- ValueColumn
- Specifies the name of the input table column that contains the values of the sample data set.
- Tests
- [Optional] Specifies one to four tests to perform. A test can be:
- 'KS' (Kolmogorov-Smirnov test)
- 'CvM' (Cramér-von Mises criterion)
- 'AD' (Anderson-Darling test)
- 'CHISQ' (Pearson's Chi-squared test)
Default: All of the preceding tests.
- Distributions
- Specifies the reference distributions and their parameters. All distributions must be continuous or all must be discrete. The possible distribution and parameters values for continuous distributions are in the following table. The possible distribution and parameters values for continuous distributions are in the second of the two following tables.For discrete distributions:
- BINOMIAL, GEOMETRIC, NEGATIVEBINOMIAL, and POISSON distributions are on N={0,1,2,...}.
- UNIFORMDISCRETE distribution is on events, which are represented by integers.
- GroupByColumns
- [Optional] Specifies the names of the input table columns that contain the group identifications over which to run the test. The function can run multiple tests for different partitions of the data in parallel. If you omit this argument, specify PARTITION BY 1 and omit the GROUP BY clause in the second ON clause.
- MinGroupSize
- [Optional] Specifies the minimum group size. The function ignores groups smaller than the minimum size when calculating statistics. Default: 50.
- NumCell
- [Optional] Specifies the number of cells to make discrete in a continuous distribution. The cell_size must be greater than 3 if distribution is NORMAL; otherwise, it must be greater than 1. The quotient min_group_size/cell_size cannot be less than 5. Default: 10.

▸ **Data block**
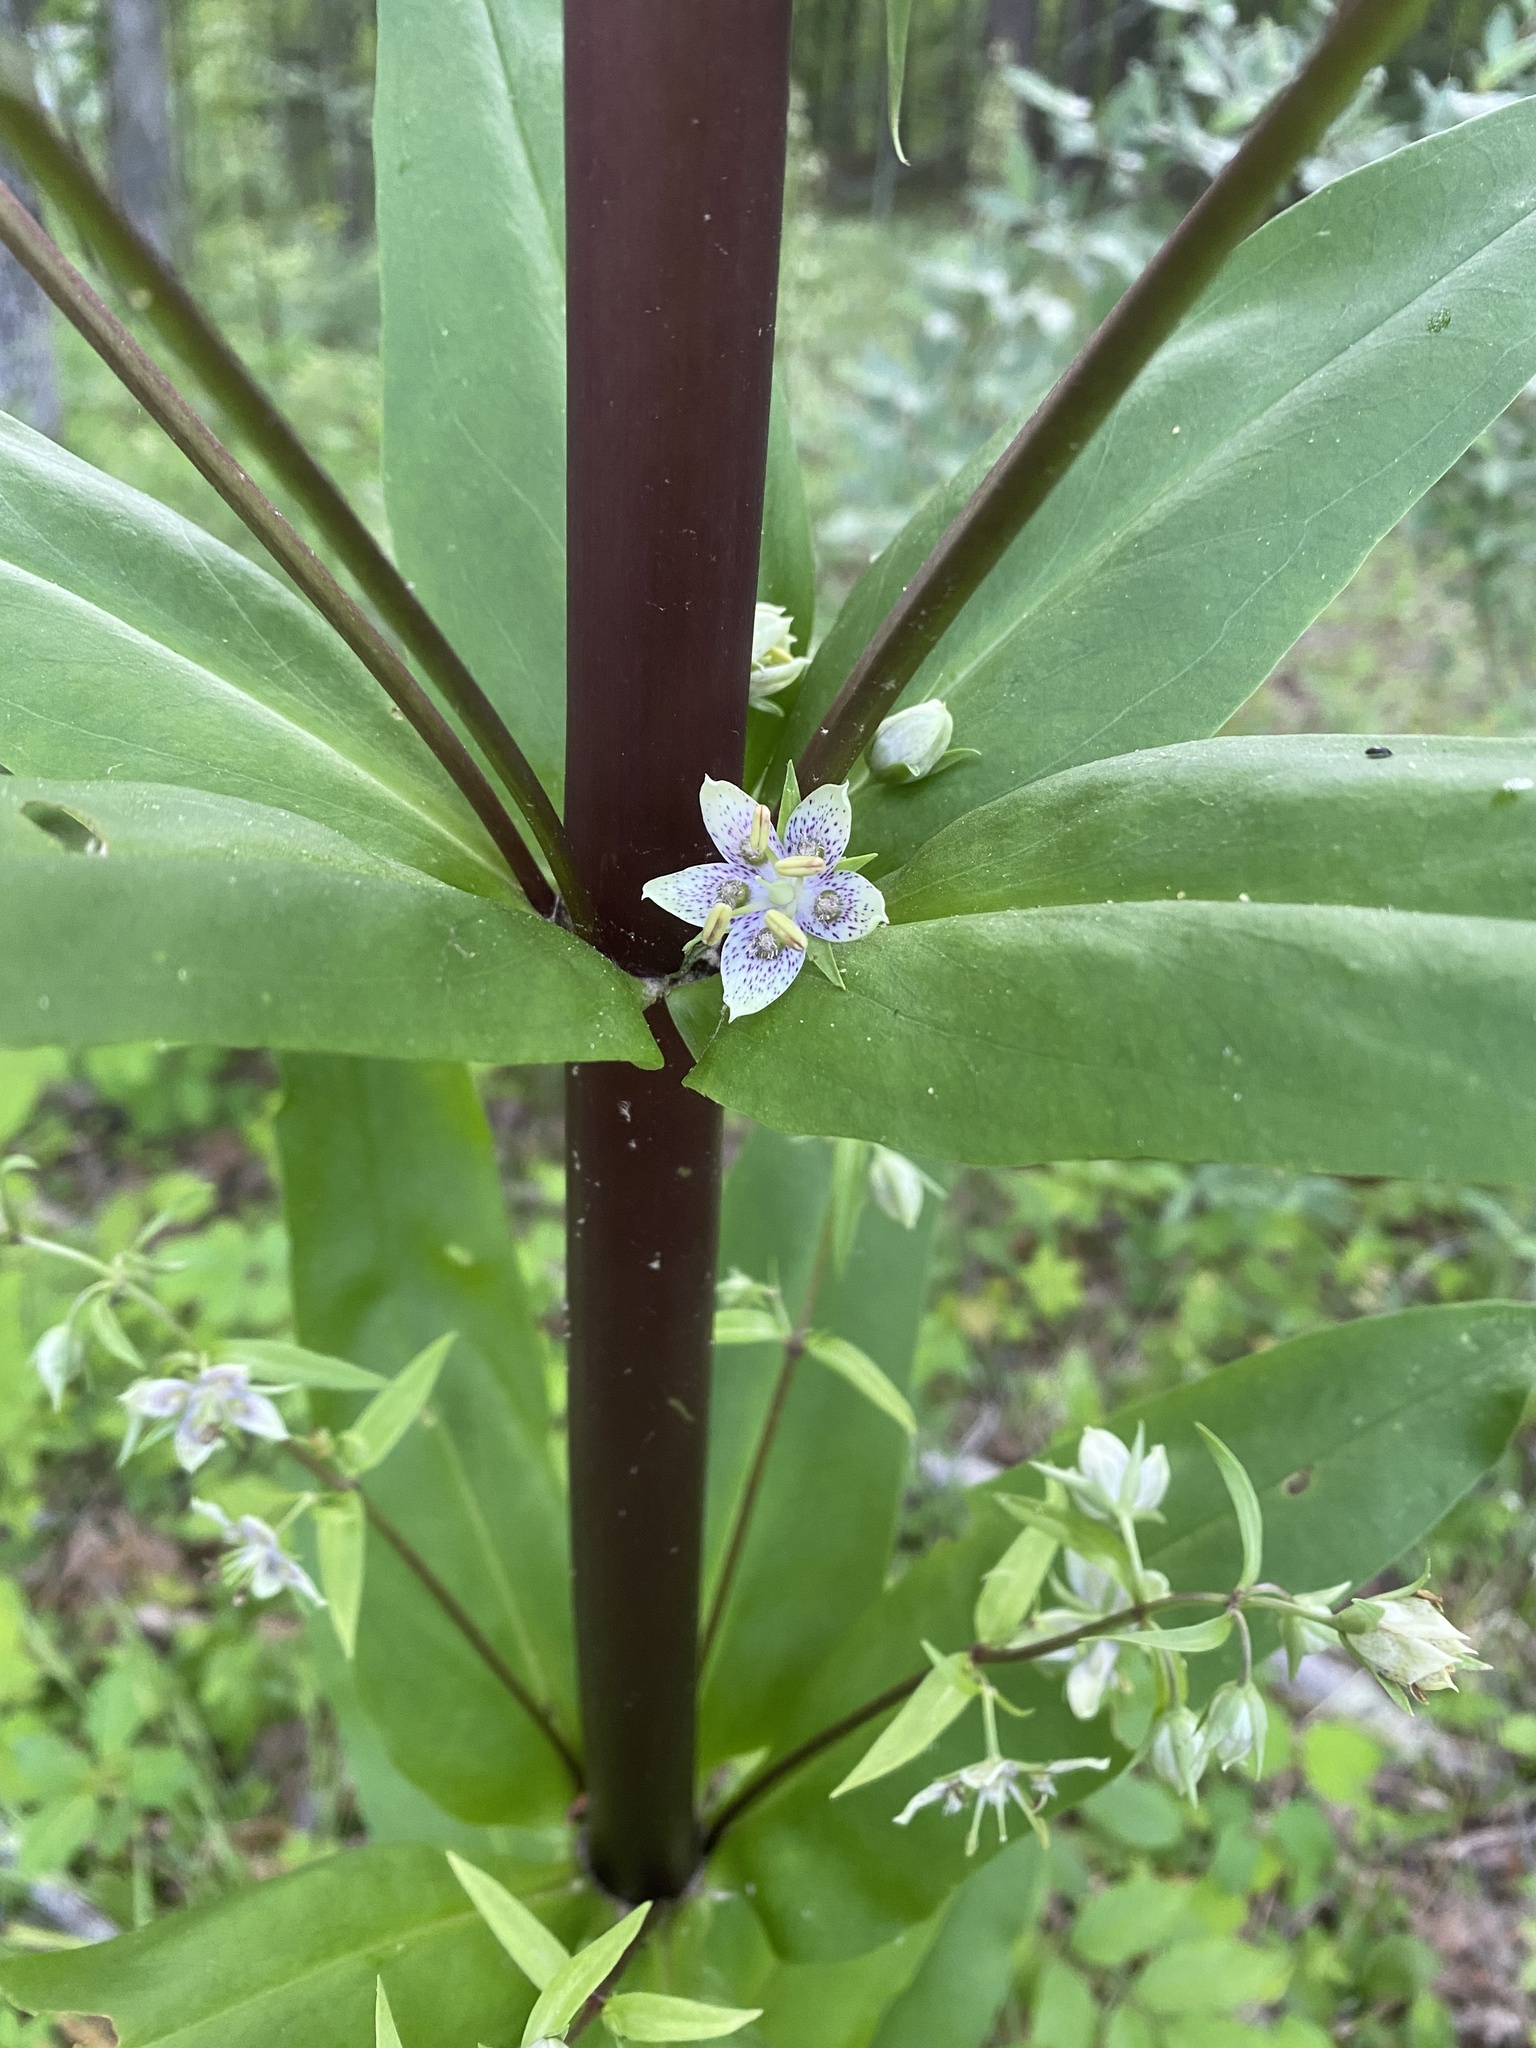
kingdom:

▸ **Work instructions**
a. List every test that the argument descriptions say the Tests argument can specify, giving each code with its full name.
b. Answer these questions from the argument descriptions, writing each answer on its own line with the matching mark.
(i) What is the default value of MinGroupSize?
(ii) Which discrete distributions are on N={0,1,2,...}?
(iii) What is the default value of NumCell?
c. Reproduce everything in the argument descriptions from "- ValueColumn" down to "(Cramér-von Mises criterion)".

▸ **Answers to the exercises**
a.
- 'KS' (Kolmogorov-Smirnov test)
- 'CvM' (Cramér-von Mises criterion)
- 'AD' (Anderson-Darling test)
- 'CHISQ' (Pearson's Chi-squared test)

b.
(i) 50
(ii) BINOMIAL, GEOMETRIC, NEGATIVEBINOMIAL, and POISSON
(iii) 10

c.
- ValueColumn
- Specifies the name of the input table column that contains the values of the sample data set.
- Tests
- [Optional] Specifies one to four tests to perform. A test can be:
- 'KS' (Kolmogorov-Smirnov test)
- 'CvM' (Cramér-von Mises criterion)